* **TASK DIRECTIONS**
The output is the lines below from the one with "Under the ICR" through the one with "17. Transfer of", both included, printed exactly and with no other line.

* **LISTED RECORDS**

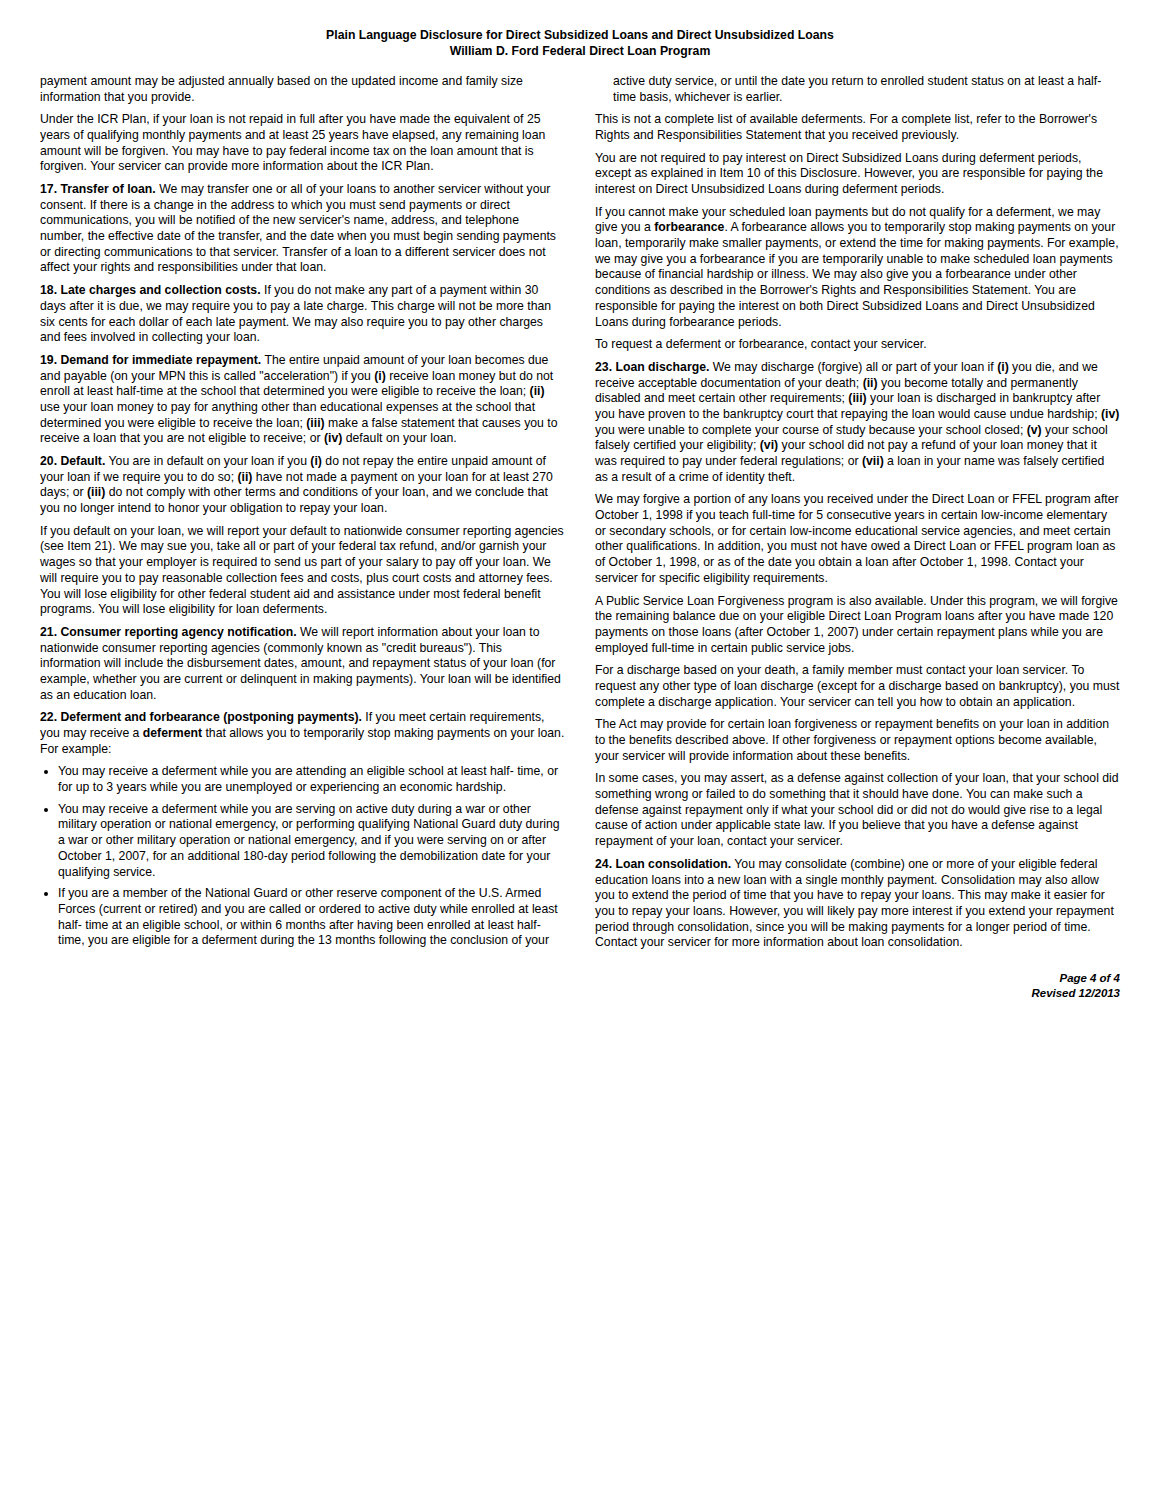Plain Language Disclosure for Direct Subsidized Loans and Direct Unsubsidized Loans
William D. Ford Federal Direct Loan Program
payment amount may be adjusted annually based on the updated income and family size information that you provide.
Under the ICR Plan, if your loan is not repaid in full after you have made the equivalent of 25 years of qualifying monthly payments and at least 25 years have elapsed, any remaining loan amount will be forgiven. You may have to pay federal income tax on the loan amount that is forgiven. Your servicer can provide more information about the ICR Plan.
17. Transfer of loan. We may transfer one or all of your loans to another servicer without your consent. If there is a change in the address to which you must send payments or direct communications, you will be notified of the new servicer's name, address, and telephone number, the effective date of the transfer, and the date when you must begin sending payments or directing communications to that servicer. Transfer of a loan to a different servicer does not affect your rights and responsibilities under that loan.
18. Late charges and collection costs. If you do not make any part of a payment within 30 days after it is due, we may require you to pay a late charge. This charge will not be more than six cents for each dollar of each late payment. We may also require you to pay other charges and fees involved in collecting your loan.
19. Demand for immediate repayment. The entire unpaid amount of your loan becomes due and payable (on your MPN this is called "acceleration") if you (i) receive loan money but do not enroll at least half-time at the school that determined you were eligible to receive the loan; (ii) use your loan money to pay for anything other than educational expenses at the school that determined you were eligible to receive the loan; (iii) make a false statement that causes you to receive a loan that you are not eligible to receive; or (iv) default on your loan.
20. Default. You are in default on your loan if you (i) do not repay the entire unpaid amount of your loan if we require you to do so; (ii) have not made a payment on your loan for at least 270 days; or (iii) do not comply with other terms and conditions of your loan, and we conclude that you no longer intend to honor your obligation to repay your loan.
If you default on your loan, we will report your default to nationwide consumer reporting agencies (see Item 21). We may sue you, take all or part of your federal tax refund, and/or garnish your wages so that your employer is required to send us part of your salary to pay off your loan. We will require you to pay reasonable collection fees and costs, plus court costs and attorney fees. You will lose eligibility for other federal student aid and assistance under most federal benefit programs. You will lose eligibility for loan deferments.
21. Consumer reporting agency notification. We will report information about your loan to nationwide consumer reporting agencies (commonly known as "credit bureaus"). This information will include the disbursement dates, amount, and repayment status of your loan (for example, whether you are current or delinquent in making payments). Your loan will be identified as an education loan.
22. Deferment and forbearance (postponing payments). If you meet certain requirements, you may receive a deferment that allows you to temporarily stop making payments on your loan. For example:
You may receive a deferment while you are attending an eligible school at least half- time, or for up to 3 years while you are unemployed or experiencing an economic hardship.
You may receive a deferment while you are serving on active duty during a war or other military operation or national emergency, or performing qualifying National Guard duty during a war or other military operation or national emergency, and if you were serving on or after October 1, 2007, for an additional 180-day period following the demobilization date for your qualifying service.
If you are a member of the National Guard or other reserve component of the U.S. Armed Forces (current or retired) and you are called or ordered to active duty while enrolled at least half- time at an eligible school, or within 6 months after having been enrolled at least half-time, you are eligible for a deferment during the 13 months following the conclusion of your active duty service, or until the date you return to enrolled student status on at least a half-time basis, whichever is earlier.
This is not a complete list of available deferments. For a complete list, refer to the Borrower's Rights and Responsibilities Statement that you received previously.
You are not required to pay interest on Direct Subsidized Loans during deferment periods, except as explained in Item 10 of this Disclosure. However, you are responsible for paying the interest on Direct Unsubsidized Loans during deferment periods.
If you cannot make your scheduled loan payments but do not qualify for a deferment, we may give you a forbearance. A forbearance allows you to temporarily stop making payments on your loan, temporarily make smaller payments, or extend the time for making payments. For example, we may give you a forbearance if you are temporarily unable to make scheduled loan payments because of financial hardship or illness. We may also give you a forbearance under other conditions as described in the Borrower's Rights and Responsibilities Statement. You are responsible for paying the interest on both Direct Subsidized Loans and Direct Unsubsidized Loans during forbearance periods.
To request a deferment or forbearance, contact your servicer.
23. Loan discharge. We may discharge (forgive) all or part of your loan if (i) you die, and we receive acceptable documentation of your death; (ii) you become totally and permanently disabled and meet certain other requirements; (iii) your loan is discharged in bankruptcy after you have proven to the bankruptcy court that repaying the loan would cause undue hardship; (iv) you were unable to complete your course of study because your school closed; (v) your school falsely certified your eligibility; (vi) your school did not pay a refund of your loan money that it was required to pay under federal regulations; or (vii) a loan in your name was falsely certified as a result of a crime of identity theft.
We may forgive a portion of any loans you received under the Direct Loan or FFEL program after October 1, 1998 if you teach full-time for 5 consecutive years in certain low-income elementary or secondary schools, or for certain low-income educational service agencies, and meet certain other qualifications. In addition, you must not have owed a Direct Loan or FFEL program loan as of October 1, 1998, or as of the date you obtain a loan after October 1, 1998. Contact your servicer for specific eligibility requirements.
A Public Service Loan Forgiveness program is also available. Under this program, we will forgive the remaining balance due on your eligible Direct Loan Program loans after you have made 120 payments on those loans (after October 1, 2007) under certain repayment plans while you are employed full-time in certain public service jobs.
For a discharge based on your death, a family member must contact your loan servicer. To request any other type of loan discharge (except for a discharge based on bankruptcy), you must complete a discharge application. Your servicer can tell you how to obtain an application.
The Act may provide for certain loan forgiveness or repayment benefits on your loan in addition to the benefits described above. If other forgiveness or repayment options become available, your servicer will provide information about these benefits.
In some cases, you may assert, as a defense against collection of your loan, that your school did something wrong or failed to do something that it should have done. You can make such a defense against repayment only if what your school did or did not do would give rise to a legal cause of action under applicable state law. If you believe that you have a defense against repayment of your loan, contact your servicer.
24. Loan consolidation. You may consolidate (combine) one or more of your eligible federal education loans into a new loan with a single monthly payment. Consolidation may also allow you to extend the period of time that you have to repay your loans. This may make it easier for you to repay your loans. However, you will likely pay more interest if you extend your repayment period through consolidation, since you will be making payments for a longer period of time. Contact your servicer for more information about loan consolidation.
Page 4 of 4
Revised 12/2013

* **WRITTEN SOLUTION**
Under the ICR Plan, if your loan is not repaid in full after you have made the equivalent of 25 years of qualifying monthly payments and at least 25 years have elapsed, any remaining loan amount will be forgiven. You may have to pay federal income tax on the loan amount that is forgiven. Your servicer can provide more information about the ICR Plan.
17. Transfer of loan. We may transfer one or all of your loans to another servicer without your consent. If there is a change in the address to which you must send payments or direct communications, you will be notified of the new servicer's name, address, and telephone number, the effective date of the transfer, and the date when you must begin sending payments or directing communications to that servicer. Transfer of a loan to a different servicer does not affect your rights and responsibilities under that loan.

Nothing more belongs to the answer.